The Handbook for Economics Lecturers

6.2 'Heterodox' modules

There are several ways to run heterodox modules. One way is to discuss a specific paradigm. An example of this approach is discussed in Figure 13.

Figure 13: A single-paradigm heterodox module on Post Keynesianism

One example of a coherent module based on one paradigm is a module on Post Keynesian Economics run at Trinity College, USA. The module opens with a discussion of what is Post Keynesianism: this is a key question because this school has been accused of incoherence. The module then considers methodology at some length, focusing on issues surrounding uncertainty, time and equilibrium. Specifically, Post Keynesians hold that the world is fundamentally non-probabilistically uncertain. They hold that economic theories should be predicated on historical (irrevocable) time, rather than the reversible, logical time in orthodox models. They are sceptical about the existence of equilibrium, partly because of history and uncertainty (Robinson, 1980). However, many Post Keynesian models do use equilibrium concepts. Again, there is a conundrum for students, which can generate classroom discussion. The remainder of the module focuses on three main areas of theoretical concern for Post Keynesians: pricing, inflation and money. Throughout the module, the critical reading of articles is stressed and reinforced by the assessment scheme, which includes critical reviews of readings, presented orally to class.

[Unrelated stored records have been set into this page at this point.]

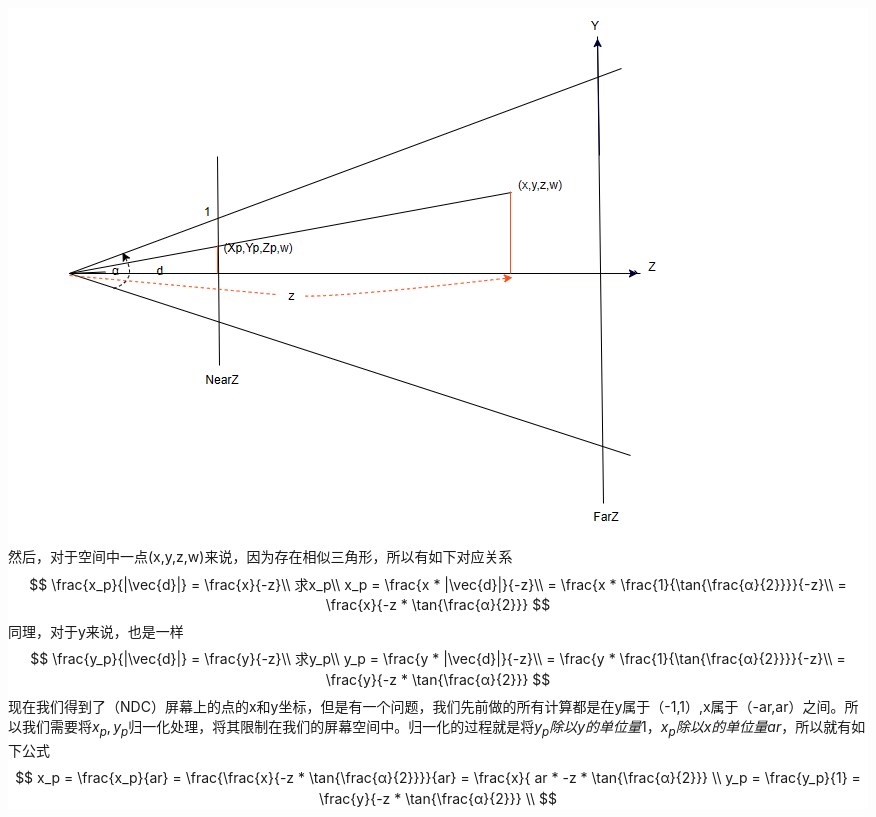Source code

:![image-20231228143057963](.\image-20231228143057963.png)

然后，对于空间中一点(x,y,z,w)来说，因为存在相似三角形，所以有如下对应关系
$$
\frac{x_p}{|\vec{d}|} = \frac{x}{-z}\\
求x_p\\
x_p = \frac{x * |\vec{d}|}{-z}\\
= \frac{x * \frac{1}{\tan{\frac{α}{2}}}}{-z}\\
= \frac{x}{-z * \tan{\frac{α}{2}}}
$$
同理，对于y来说，也是一样
$$
\frac{y_p}{|\vec{d}|} = \frac{y}{-z}\\
求y_p\\
y_p = \frac{y * |\vec{d}|}{-z}\\
= \frac{y * \frac{1}{\tan{\frac{α}{2}}}}{-z}\\
= \frac{y}{-z * \tan{\frac{α}{2}}}
$$
现在我们得到了（NDC）屏幕上的点的x和y坐标，但是有一个问题，我们先前做的所有计算都是在y属于（-1,1）,x属于（-ar,ar）之间。所以我们需要将$x_p,y_p$归一化处理，将其限制在我们的屏幕空间中。归一化的过程就是将$y_p除以y的单位量1，x_p除以x的单位量ar$，所以就有如下公式
$$
x_p = \frac{x_p}{ar} = \frac{\frac{x}{-z * \tan{\frac{α}{2}}}}{ar} = \frac{x}{ ar * -z * \tan{\frac{α}{2}}} \\
y_p = \frac{y_p}{1} = \frac{y}{-z * \tan{\frac{α}{2}}} \\
$$
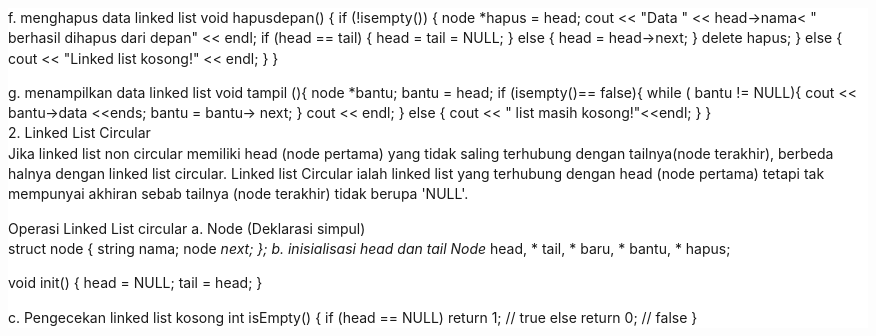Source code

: f. menghapus data linked list
 void hapusdepan() {
    if (!isempty()) {
        node *hapus = head;
        cout << "Data " << head->nama< " berhasil dihapus dari depan" << endl;
        if (head == tail) {
            head = tail = NULL;
        } else {
            head = head->next;
        }
        delete hapus;
    } else {
        cout << "Linked list kosong!" << endl;
    }
}

g. menampilkan data linked list
 void tampil (){
    node *bantu;
    bantu = head;
    if (isempty()== false){
        while ( bantu != NULL){
            cout << bantu->data <<ends;
            bantu = bantu-> next;
        }
        cout << endl;
    }
    else {
        cout << " list masih kosong!"<<endl;
    }
}<br/>
2. Linked List Circular<br/>
 Jika linked list non circular memiliki head (node pertama) yang tidak saling terhubung dengan tailnya(node terakhir), berbeda halnya dengan linked list circular. Linked list Circular ialah linked list yang terhubung dengan head (node pertama) tetapi tak mempunyai akhiran sebab tailnya (node terakhir) tidak berupa 'NULL'.<br/>

Operasi Linked List circular
a. Node (Deklarasi simpul)<br/>
 struct node {
    string nama;
    node *next;
};
b. inisialisasi head dan tail
Node* head, * tail, * baru, * bantu, * hapus;

void init()
{
    head = NULL;
    tail = head;
}

c. Pengecekan linked list kosong
int isEmpty()
{
    if (head == NULL)
        return 1; // true
    else
        return 0; // false
}
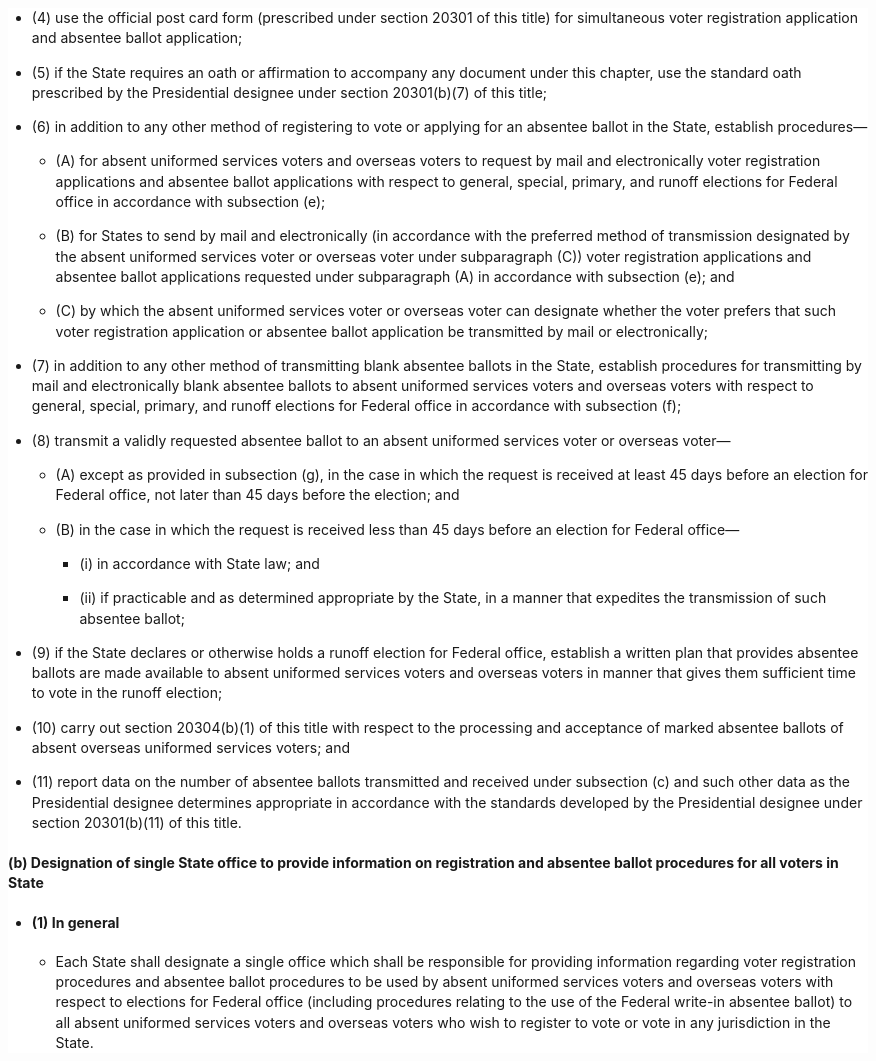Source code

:   * (4) use the official post card form (prescribed under section 20301 of this title) for simultaneous voter registration application and absentee ballot application;

  * (5) if the State requires an oath or affirmation to accompany any document under this chapter, use the standard oath prescribed by the Presidential designee under section 20301(b)(7) of this title;

  * (6) in addition to any other method of registering to vote or applying for an absentee ballot in the State, establish procedures—

    * (A) for absent uniformed services voters and overseas voters to request by mail and electronically voter registration applications and absentee ballot applications with respect to general, special, primary, and runoff elections for Federal office in accordance with subsection (e);

    * (B) for States to send by mail and electronically (in accordance with the preferred method of transmission designated by the absent uniformed services voter or overseas voter under subparagraph (C)) voter registration applications and absentee ballot applications requested under subparagraph (A) in accordance with subsection (e); and

    * (C) by which the absent uniformed services voter or overseas voter can designate whether the voter prefers that such voter registration application or absentee ballot application be transmitted by mail or electronically;


  * (7) in addition to any other method of transmitting blank absentee ballots in the State, establish procedures for transmitting by mail and electronically blank absentee ballots to absent uniformed services voters and overseas voters with respect to general, special, primary, and runoff elections for Federal office in accordance with subsection (f);

  * (8) transmit a validly requested absentee ballot to an absent uniformed services voter or overseas voter—

    * (A) except as provided in subsection (g), in the case in which the request is received at least 45 days before an election for Federal office, not later than 45 days before the election; and

    * (B) in the case in which the request is received less than 45 days before an election for Federal office—

      * (i) in accordance with State law; and

      * (ii) if practicable and as determined appropriate by the State, in a manner that expedites the transmission of such absentee ballot;


  * (9) if the State declares or otherwise holds a runoff election for Federal office, establish a written plan that provides absentee ballots are made available to absent uniformed services voters and overseas voters in manner that gives them sufficient time to vote in the runoff election;

  * (10) carry out section 20304(b)(1) of this title with respect to the processing and acceptance of marked absentee ballots of absent overseas uniformed services voters; and

  * (11) report data on the number of absentee ballots transmitted and received under subsection (c) and such other data as the Presidential designee determines appropriate in accordance with the standards developed by the Presidential designee under section 20301(b)(11) of this title.

#### (b) Designation of single State office to provide information on registration and absentee ballot procedures for all voters in State
* #### (1) In general
  * Each State shall designate a single office which shall be responsible for providing information regarding voter registration procedures and absentee ballot procedures to be used by absent uniformed services voters and overseas voters with respect to elections for Federal office (including procedures relating to the use of the Federal write-in absentee ballot) to all absent uniformed services voters and overseas voters who wish to register to vote or vote in any jurisdiction in the State.
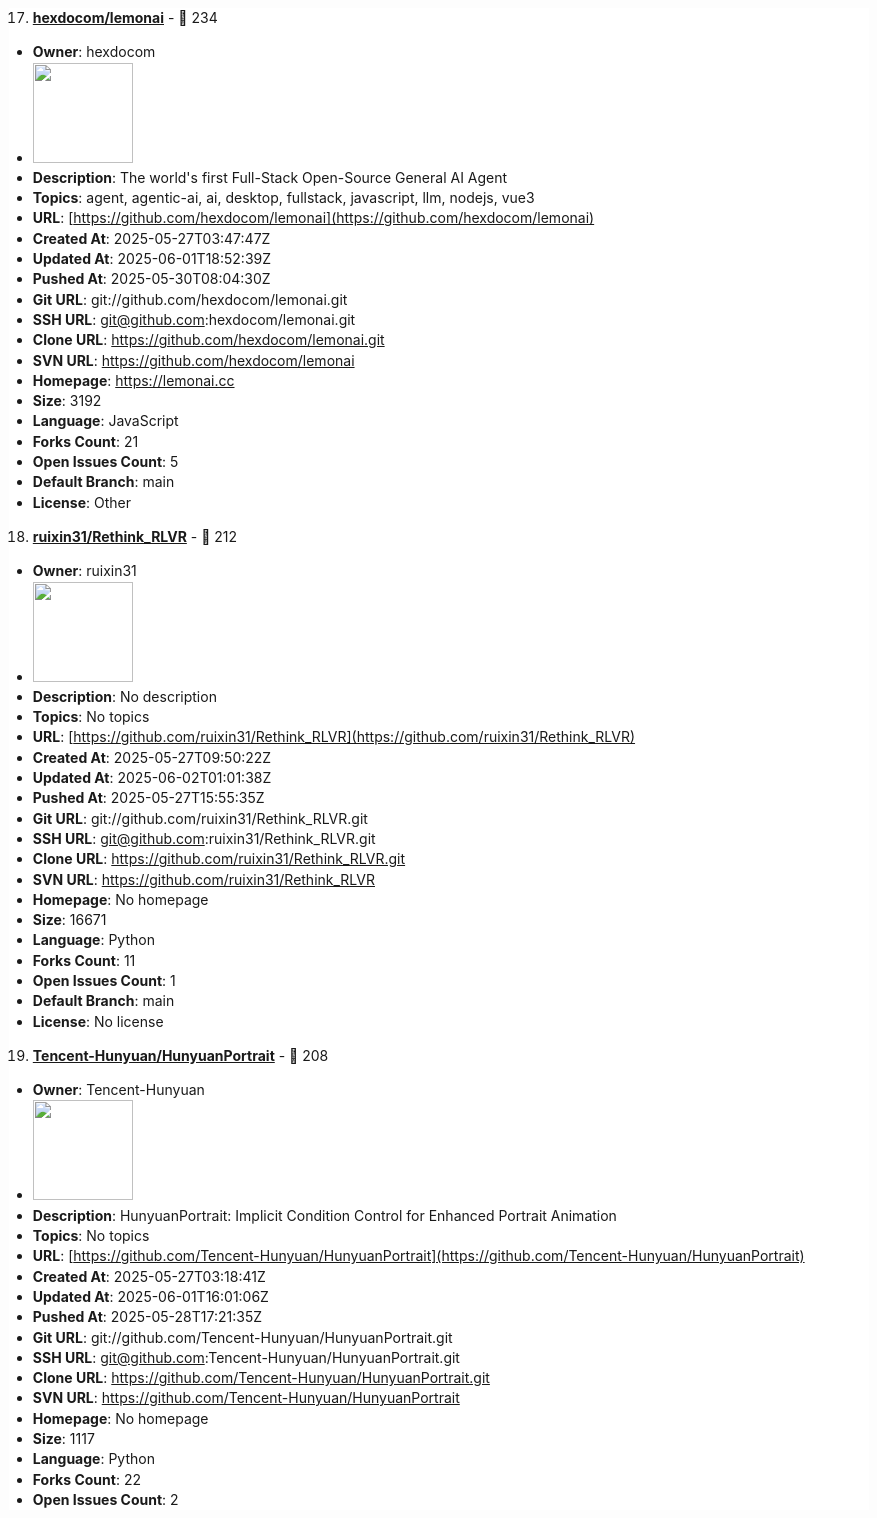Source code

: 
17. **[hexdocom/lemonai](https://github.com/hexdocom/lemonai)** - 🌟 234
   - **Owner**: hexdocom
   - <img src="https://avatars.githubusercontent.com/u/210988085?v=4" width="100" height="100">
   - **Description**: The world's first Full-Stack Open-Source General AI Agent
   - **Topics**: agent, agentic-ai, ai, desktop, fullstack, javascript, llm, nodejs, vue3
   - **URL**: [https://github.com/hexdocom/lemonai](https://github.com/hexdocom/lemonai)
   - **Created At**: 2025-05-27T03:47:47Z
   - **Updated At**: 2025-06-01T18:52:39Z
   - **Pushed At**: 2025-05-30T08:04:30Z
   - **Git URL**: git://github.com/hexdocom/lemonai.git
   - **SSH URL**: git@github.com:hexdocom/lemonai.git
   - **Clone URL**: https://github.com/hexdocom/lemonai.git
   - **SVN URL**: https://github.com/hexdocom/lemonai
   - **Homepage**: https://lemonai.cc
   - **Size**: 3192
   - **Language**: JavaScript
   - **Forks Count**: 21
   - **Open Issues Count**: 5
   - **Default Branch**: main
   - **License**: Other

18. **[ruixin31/Rethink_RLVR](https://github.com/ruixin31/Rethink_RLVR)** - 🌟 212
   - **Owner**: ruixin31
   - <img src="https://avatars.githubusercontent.com/u/139481960?v=4" width="100" height="100">
   - **Description**: No description
   - **Topics**: No topics
   - **URL**: [https://github.com/ruixin31/Rethink_RLVR](https://github.com/ruixin31/Rethink_RLVR)
   - **Created At**: 2025-05-27T09:50:22Z
   - **Updated At**: 2025-06-02T01:01:38Z
   - **Pushed At**: 2025-05-27T15:55:35Z
   - **Git URL**: git://github.com/ruixin31/Rethink_RLVR.git
   - **SSH URL**: git@github.com:ruixin31/Rethink_RLVR.git
   - **Clone URL**: https://github.com/ruixin31/Rethink_RLVR.git
   - **SVN URL**: https://github.com/ruixin31/Rethink_RLVR
   - **Homepage**: No homepage
   - **Size**: 16671
   - **Language**: Python
   - **Forks Count**: 11
   - **Open Issues Count**: 1
   - **Default Branch**: main
   - **License**: No license

19. **[Tencent-Hunyuan/HunyuanPortrait](https://github.com/Tencent-Hunyuan/HunyuanPortrait)** - 🌟 208
   - **Owner**: Tencent-Hunyuan
   - <img src="https://avatars.githubusercontent.com/u/210980732?v=4" width="100" height="100">
   - **Description**: HunyuanPortrait: Implicit Condition Control for Enhanced Portrait Animation
   - **Topics**: No topics
   - **URL**: [https://github.com/Tencent-Hunyuan/HunyuanPortrait](https://github.com/Tencent-Hunyuan/HunyuanPortrait)
   - **Created At**: 2025-05-27T03:18:41Z
   - **Updated At**: 2025-06-01T16:01:06Z
   - **Pushed At**: 2025-05-28T17:21:35Z
   - **Git URL**: git://github.com/Tencent-Hunyuan/HunyuanPortrait.git
   - **SSH URL**: git@github.com:Tencent-Hunyuan/HunyuanPortrait.git
   - **Clone URL**: https://github.com/Tencent-Hunyuan/HunyuanPortrait.git
   - **SVN URL**: https://github.com/Tencent-Hunyuan/HunyuanPortrait
   - **Homepage**: No homepage
   - **Size**: 1117
   - **Language**: Python
   - **Forks Count**: 22
   - **Open Issues Count**: 2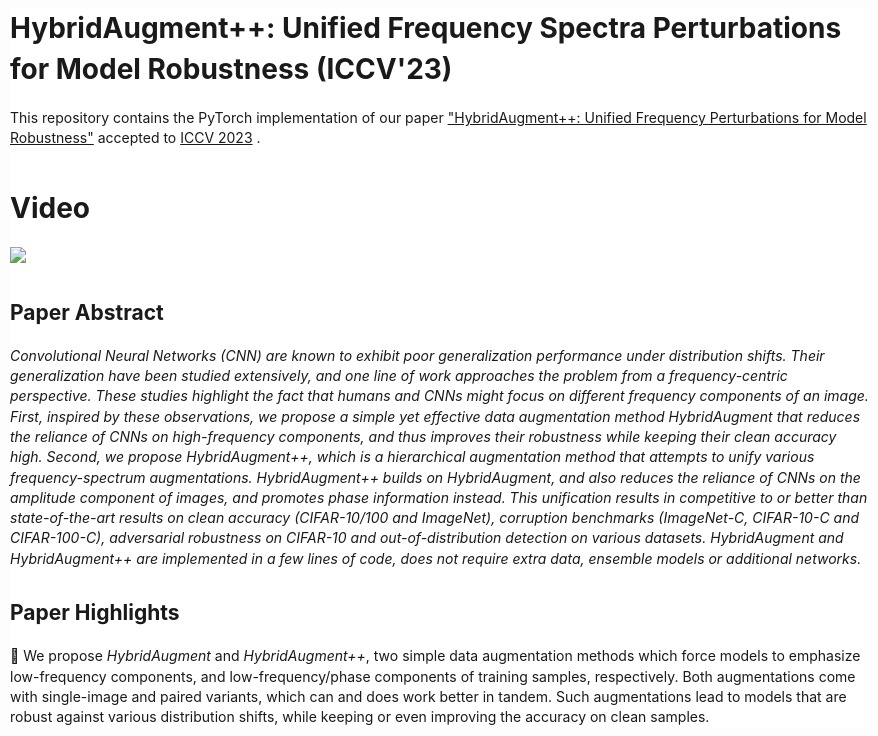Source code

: # HybridAugment++: Unified Frequency Spectra Perturbations for Model Robustness (ICCV'23)

This repository contains the PyTorch implementation of our paper ["HybridAugment++: Unified Frequency Perturbations for Model Robustness"](https://arxiv.org/abs/2307.11823) accepted to [ICCV 2023](https://iccv2023.thecvf.com/) .

# Video

[<img src="https://github.com/MKYucel/hybrid_augment/assets/20682154/f684dce7-c1f8-4158-9c4a-cd79d949d0e3" width="50%">](https://www.youtube.com/watch?v=a58XDKeK5d8&ab_channel=MehmetKerimYucel)




## Paper Abstract
*Convolutional Neural Networks (CNN) are known to exhibit poor generalization performance under distribution shifts. Their generalization have been studied extensively, and one line of work approaches the problem from a frequency-centric perspective. These studies highlight the fact that humans and CNNs might focus on different frequency components of an image. First, inspired by these observations, we propose a simple yet effective data
augmentation method HybridAugment that reduces the reliance of CNNs on high-frequency components, and thus improves their robustness while keeping their clean accuracy high. 
Second, we propose HybridAugment++, which is a hierarchical augmentation method that attempts to unify various frequency-spectrum augmentations. HybridAugment++ builds on HybridAugment, 
and also reduces the reliance of CNNs on the amplitude component of images, and promotes phase information instead. This unification results in competitive to or better than state-of-the-art results
on clean accuracy (CIFAR-10/100 and ImageNet), corruption benchmarks (ImageNet-C, CIFAR-10-C and CIFAR-100-C), adversarial robustness on CIFAR-10 and out-of-distribution detection on various datasets. HybridAugment
and HybridAugment++ are implemented in a few lines of code, does not require extra data, ensemble models or additional networks.*


## Paper Highlights
:pushpin: We propose *HybridAugment* and *HybridAugment++*, two simple data augmentation methods which force models to emphasize low-frequency components, and low-frequency/phase components of training samples, respectively. Both augmentations come with single-image and paired variants, which can and does work better in tandem. Such augmentations lead to models that are robust against various distribution shifts, while keeping or even improving the accuracy on clean samples.

<p align="center">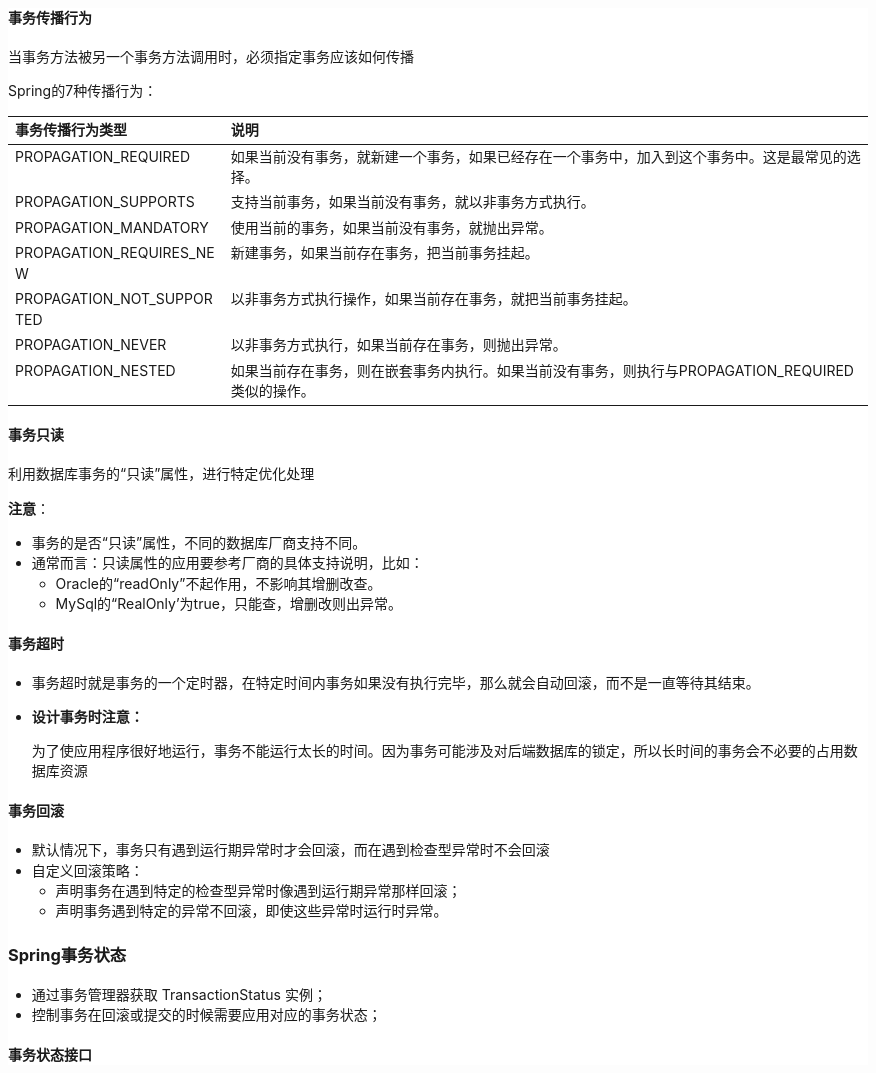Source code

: 

#### 事务传播行为

当事务方法被另一个事务方法调用时，必须指定事务应该如何传播

Spring的7种传播行为：

| 事务传播行为类型          | 说明                                                         |
| :------------------------ | :----------------------------------------------------------- |
| PROPAGATION_REQUIRED      | 如果当前没有事务，就新建一个事务，如果已经存在一个事务中，加入到这个事务中。这是最常见的选择。 |
| PROPAGATION_SUPPORTS      | 支持当前事务，如果当前没有事务，就以非事务方式执行。         |
| PROPAGATION_MANDATORY     | 使用当前的事务，如果当前没有事务，就抛出异常。               |
| PROPAGATION_REQUIRES_NEW  | 新建事务，如果当前存在事务，把当前事务挂起。                 |
| PROPAGATION_NOT_SUPPORTED | 以非事务方式执行操作，如果当前存在事务，就把当前事务挂起。   |
| PROPAGATION_NEVER         | 以非事务方式执行，如果当前存在事务，则抛出异常。             |
| PROPAGATION_NESTED        | 如果当前存在事务，则在嵌套事务内执行。如果当前没有事务，则执行与PROPAGATION_REQUIRED类似的操作。 |



#### 事务只读

利用数据库事务的“只读”属性，进行特定优化处理

**注意**：

- 事务的是否“只读”属性，不同的数据库厂商支持不同。
- 通常而言：只读属性的应用要参考厂商的具体支持说明，比如：
  - Oracle的“readOnly”不起作用，不影响其增删改查。
  - MySql的“RealOnly’为true，只能查，增删改则出异常。

#### 事务超时

- 事务超时就是事务的一个定时器，在特定时间内事务如果没有执行完毕，那么就会自动回滚，而不是一直等待其结束。

- **设计事务时注意：**

  为了使应用程序很好地运行，事务不能运行太长的时间。因为事务可能涉及对后端数据库的锁定，所以长时间的事务会不必要的占用数据库资源

#### 事务回滚

- 默认情况下，事务只有遇到运行期异常时才会回滚，而在遇到检查型异常时不会回滚
- 自定义回滚策略：
  - 声明事务在遇到特定的检查型异常时像遇到运行期异常那样回滚；
  - 声明事务遇到特定的异常不回滚，即使这些异常时运行时异常。



### Spring事务状态

- 通过事务管理器获取 TransactionStatus 实例；
- 控制事务在回滚或提交的时候需要应用对应的事务状态；

#### 事务状态接口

There are other examples of single paradigm modules, particularly on Institutionalism, in the USA. Such modules tend to have specific characteristics:

  • Methodology underpins the institutionalist theory. John Dewey, for example, was a pragmatist philosopher on whom institutionalists draw extensively. Dewey embraced a dialectical method. Similarly, Veblen and others stressed key distinctions in the economy, their maintenance, effects and their breakdown. Other key methodological tenets are the stress on systems, evolution and change, valuation, and the complex nature of the individual. These concepts can then be applied to theoretical issues. A commonly chosen issue is the analysis of work, as developed in particular by Juliet Schor.
  • Material from other disciplines, such as social psychology, is crucial. Students on these institutionalist modules are encouraged to read other disciplines', which is useful for a discussion of human nature, a common feature of institutionalist modules.
  • A historical approach is adopted, usually involving a historical account of economic development, in chronological order, beginning with pre-modern, through modern, on to contemporary economies dominated by large corporations. As institutionalist modules, they focus on the development of institutions over time. Also, their definition of institution is typical of the tradition, being much broader than simply defining an institution as a corporate body; rather, an institution includes habits of thought and of mind.
  • Many courses also involve the integration of ecological concerns into the economics syllabus.

Other angles to take are:

  • Political economy: The Foundations of Political Economy module formerly taught at Michigan State University also adopts a historical approach, and highlights institutions, but focuses more on policy-making. Policy relevance and focus is another heterodox tenet. It partly reflects that in heterodox thought, the distinction between fact and value (positive/normative) is rejected, or at least held less strongly. Economic theories are held to contain value judgements, and even though scientists do attempt to be objective, they are not neutral. This is an important point and one which is raised by Stretton (1999) early in his textbook for principles students. That is discussed below.
  • Parallel heterodox perspectives: A module in Alternative Approaches to Macroeconomic Analysis at Manitoba and a module in Comparative Economic Thought at Galway offer a different way to deliver a heterodox module. Both modules begin with a brief critical presentation of the neoclassical approach, and then proceed into a series of alternatives, including Post Keynesian, Cambridge, Marxian and Institutionalist. There is no attempt here to offer a single, unified heterodox approach. Rather, the different schools of thought are offered individually and students are invited to compare them. The only formal way in which schools are compared and reconciled is the way in which, in the Manitoba module, there is some grouping of alternative theories, such as those which focus on class conflict or policy critique. In both modules, the emphasis is on literature and on critique. The comparative analysis involved is clear, not least from the title of the Galway module.
  • A single coherent heterodox approach: Goodwin and Harris (2001) present a heterodox microeconomics module, based on a microeconomics text called Microeconomics in Context. They are advocating a new paradigm: contextual economics, which combines elements of ecological, feminist, institutionalist, Marxist, radical, and even (reconfigured) neoclassical economics which attempts to synthesise elements of those parts. Their position is that orthodox micro systematically ignores issues of context, particularly ecological issues (a common complaint). When the text presents standard microeconomic concepts, they are always positioned in the relevant contexts. Thus, the module structure focuses on a series of topics: the relationship between wealth, consumption, well-being and ecological balance; historical perspectives on capitalism; markets, industrialisation and culture; household labour and child rearing; trends in corporate growth and market power; wage differentials and income inequality; and environmental externalities and intergenerational equity.